→ Task directions: From the line containing "0H2139V793H0ZM178 33H1961A145 145" through the last line of the entries below, repeat each line word for word and leave out the rest.

→ Entries provided:
+===+

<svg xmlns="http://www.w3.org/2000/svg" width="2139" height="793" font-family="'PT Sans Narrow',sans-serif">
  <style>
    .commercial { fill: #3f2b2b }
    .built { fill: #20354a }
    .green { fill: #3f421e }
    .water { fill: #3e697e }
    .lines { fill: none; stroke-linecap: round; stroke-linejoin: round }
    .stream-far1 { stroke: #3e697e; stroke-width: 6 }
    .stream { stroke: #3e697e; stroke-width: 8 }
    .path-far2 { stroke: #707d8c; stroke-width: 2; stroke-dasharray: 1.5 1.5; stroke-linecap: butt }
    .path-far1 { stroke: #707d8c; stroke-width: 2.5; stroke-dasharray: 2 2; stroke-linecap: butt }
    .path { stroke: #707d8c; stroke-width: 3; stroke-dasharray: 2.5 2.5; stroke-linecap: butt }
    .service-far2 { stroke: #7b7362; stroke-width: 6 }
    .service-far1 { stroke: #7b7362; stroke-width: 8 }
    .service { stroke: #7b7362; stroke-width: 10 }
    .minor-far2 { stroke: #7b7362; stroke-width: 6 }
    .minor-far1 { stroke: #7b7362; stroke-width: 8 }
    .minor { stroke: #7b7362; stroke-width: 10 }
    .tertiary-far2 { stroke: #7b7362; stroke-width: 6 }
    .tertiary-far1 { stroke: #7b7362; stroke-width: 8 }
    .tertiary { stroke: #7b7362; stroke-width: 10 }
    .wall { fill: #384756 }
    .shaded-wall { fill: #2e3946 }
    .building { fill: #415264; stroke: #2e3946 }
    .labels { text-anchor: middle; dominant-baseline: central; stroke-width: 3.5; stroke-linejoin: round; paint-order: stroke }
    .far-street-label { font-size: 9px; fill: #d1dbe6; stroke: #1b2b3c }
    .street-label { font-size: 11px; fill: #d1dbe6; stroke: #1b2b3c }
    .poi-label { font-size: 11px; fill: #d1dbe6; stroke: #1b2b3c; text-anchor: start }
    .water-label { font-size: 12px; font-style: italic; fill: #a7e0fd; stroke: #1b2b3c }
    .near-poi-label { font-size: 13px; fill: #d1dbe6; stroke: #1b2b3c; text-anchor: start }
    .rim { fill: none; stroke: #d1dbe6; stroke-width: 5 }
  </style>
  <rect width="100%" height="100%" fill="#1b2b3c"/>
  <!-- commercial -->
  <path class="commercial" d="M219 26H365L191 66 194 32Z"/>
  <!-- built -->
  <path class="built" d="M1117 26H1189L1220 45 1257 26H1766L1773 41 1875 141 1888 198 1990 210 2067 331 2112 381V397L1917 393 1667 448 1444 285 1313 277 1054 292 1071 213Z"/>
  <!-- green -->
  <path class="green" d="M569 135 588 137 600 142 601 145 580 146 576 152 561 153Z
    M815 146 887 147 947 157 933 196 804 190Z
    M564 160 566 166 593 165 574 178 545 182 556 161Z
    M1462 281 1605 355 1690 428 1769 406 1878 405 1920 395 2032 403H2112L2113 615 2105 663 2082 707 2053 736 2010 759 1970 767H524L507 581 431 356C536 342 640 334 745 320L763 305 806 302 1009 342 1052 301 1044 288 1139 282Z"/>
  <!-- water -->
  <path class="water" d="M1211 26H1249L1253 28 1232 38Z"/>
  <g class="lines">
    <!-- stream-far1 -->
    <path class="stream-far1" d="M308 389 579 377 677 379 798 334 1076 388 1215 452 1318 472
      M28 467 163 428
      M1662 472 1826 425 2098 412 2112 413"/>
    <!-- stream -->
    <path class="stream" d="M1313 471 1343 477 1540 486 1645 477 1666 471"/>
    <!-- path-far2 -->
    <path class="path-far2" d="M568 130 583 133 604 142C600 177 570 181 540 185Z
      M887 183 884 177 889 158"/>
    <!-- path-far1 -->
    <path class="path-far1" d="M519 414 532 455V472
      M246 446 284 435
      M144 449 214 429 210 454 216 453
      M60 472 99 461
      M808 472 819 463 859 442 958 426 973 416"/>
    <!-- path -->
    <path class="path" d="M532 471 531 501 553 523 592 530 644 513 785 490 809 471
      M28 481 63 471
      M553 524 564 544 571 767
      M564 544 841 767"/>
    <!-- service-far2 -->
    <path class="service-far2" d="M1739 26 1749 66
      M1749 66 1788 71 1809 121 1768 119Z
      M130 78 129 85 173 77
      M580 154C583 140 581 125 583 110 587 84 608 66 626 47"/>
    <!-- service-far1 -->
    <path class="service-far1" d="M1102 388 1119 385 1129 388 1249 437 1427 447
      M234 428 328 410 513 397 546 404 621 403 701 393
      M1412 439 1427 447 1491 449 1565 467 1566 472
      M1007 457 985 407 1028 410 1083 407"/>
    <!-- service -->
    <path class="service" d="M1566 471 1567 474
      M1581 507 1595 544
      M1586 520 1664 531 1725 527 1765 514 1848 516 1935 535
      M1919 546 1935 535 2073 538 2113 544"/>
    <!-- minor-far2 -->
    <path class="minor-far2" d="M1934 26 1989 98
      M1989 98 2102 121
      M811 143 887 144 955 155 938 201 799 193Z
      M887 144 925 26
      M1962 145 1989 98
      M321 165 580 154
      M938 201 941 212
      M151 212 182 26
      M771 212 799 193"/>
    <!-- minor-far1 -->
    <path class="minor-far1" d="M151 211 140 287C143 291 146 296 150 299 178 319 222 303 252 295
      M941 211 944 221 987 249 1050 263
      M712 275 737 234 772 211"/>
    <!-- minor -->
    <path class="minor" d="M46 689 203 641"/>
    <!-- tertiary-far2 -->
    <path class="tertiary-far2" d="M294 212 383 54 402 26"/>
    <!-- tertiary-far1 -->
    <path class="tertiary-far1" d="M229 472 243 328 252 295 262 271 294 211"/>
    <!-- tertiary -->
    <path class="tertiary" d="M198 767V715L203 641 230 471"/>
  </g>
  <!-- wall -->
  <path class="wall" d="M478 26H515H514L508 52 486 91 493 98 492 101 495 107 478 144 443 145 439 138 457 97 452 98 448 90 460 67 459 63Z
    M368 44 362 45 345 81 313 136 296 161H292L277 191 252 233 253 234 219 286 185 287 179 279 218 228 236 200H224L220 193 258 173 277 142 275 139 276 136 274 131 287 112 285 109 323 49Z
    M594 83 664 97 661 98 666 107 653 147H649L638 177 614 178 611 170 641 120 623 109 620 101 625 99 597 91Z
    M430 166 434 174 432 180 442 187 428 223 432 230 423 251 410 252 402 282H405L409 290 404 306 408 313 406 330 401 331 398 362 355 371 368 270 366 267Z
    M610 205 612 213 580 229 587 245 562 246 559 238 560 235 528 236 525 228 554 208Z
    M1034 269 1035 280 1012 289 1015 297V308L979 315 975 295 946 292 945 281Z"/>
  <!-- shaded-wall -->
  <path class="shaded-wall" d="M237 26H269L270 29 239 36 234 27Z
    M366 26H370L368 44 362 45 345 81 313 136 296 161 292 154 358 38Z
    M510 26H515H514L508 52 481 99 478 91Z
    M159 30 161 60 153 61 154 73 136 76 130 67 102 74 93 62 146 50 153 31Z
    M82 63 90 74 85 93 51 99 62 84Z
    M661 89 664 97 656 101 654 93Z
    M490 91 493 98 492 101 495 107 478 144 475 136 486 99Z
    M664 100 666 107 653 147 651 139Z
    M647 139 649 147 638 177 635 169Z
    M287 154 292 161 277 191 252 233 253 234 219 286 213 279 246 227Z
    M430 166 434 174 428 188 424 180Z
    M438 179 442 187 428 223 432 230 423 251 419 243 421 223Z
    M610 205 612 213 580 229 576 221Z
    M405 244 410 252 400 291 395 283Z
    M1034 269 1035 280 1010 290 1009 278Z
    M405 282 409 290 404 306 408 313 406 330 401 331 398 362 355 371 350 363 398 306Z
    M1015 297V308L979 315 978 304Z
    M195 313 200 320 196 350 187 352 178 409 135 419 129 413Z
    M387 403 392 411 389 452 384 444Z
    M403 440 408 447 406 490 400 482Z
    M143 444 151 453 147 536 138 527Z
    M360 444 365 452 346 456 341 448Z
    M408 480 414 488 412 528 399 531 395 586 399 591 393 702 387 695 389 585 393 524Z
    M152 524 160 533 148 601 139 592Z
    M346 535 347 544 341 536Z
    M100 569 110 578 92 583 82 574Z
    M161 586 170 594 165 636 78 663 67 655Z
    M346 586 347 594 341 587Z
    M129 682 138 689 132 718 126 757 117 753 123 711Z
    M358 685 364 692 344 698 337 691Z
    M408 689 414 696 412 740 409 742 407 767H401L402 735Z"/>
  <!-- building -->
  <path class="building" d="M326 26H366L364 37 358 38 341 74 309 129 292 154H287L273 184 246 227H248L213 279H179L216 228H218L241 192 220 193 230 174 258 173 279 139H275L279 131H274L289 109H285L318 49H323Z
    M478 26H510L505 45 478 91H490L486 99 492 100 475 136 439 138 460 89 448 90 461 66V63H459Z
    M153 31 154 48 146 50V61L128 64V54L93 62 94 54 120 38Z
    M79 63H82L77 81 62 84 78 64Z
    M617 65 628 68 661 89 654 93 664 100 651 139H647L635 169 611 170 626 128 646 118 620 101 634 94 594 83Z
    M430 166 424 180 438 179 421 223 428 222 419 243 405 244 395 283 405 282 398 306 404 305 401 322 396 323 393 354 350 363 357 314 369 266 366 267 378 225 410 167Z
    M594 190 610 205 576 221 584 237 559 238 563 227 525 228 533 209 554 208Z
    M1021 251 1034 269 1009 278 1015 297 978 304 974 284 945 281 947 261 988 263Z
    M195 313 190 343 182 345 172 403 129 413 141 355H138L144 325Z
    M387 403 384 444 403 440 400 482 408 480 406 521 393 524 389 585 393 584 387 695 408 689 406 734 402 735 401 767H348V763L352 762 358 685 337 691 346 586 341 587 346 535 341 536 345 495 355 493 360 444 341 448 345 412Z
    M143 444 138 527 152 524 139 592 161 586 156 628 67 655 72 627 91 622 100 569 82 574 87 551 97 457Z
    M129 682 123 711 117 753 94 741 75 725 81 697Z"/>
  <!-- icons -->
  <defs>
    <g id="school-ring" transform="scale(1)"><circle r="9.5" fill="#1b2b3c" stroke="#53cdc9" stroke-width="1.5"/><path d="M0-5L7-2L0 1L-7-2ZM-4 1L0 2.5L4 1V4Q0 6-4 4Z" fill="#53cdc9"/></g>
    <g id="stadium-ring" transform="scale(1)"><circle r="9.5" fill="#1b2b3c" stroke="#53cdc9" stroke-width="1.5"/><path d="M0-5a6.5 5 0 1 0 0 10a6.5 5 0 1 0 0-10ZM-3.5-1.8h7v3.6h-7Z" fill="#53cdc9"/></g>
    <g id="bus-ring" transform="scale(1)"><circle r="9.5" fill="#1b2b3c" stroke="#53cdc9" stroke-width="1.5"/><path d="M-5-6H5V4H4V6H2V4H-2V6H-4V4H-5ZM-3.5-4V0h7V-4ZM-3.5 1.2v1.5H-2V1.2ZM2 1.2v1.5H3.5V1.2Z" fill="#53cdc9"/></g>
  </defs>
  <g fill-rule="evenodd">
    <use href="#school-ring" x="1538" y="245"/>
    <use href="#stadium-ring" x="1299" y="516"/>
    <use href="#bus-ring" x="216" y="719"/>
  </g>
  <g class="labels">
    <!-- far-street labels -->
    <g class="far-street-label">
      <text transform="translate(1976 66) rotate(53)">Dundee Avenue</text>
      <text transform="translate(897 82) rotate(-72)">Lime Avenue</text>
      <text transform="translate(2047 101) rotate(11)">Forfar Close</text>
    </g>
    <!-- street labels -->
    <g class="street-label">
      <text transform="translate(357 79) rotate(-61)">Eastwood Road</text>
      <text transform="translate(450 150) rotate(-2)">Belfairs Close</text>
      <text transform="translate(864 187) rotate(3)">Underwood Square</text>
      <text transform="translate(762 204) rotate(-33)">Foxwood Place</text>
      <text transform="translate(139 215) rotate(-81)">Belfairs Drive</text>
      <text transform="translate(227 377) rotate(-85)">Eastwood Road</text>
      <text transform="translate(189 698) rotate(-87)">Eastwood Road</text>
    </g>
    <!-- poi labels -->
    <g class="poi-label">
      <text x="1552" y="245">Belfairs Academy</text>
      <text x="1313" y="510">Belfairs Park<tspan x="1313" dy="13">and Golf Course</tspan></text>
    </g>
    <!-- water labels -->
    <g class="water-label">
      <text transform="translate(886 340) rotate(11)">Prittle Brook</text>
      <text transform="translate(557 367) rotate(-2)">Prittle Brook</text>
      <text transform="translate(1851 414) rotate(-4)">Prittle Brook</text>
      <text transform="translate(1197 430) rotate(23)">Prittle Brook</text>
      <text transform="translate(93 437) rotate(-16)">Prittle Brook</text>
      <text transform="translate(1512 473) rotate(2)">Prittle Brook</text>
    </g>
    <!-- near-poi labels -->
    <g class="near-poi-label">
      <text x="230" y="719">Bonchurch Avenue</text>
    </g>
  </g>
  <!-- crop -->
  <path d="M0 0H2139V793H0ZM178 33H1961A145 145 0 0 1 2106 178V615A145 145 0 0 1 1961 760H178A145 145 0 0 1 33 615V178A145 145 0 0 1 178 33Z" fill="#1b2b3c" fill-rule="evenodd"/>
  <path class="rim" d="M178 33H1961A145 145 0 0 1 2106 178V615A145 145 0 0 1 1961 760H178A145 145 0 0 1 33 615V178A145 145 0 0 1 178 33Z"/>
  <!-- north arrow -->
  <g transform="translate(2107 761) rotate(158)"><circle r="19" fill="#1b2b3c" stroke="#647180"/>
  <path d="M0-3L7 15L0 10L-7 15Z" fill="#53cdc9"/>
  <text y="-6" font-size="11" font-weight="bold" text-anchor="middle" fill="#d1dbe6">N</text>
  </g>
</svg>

+===+

→ Answer section:
  <path d="M0 0H2139V793H0ZM178 33H1961A145 145 0 0 1 2106 178V615A145 145 0 0 1 1961 760H178A145 145 0 0 1 33 615V178A145 145 0 0 1 178 33Z" fill="#1b2b3c" fill-rule="evenodd"/>
  <path class="rim" d="M178 33H1961A145 145 0 0 1 2106 178V615A145 145 0 0 1 1961 760H178A145 145 0 0 1 33 615V178A145 145 0 0 1 178 33Z"/>
  <!-- north arrow -->
  <g transform="translate(2107 761) rotate(158)"><circle r="19" fill="#1b2b3c" stroke="#647180"/>
  <path d="M0-3L7 15L0 10L-7 15Z" fill="#53cdc9"/>
  <text y="-6" font-size="11" font-weight="bold" text-anchor="middle" fill="#d1dbe6">N</text>
  </g>
</svg>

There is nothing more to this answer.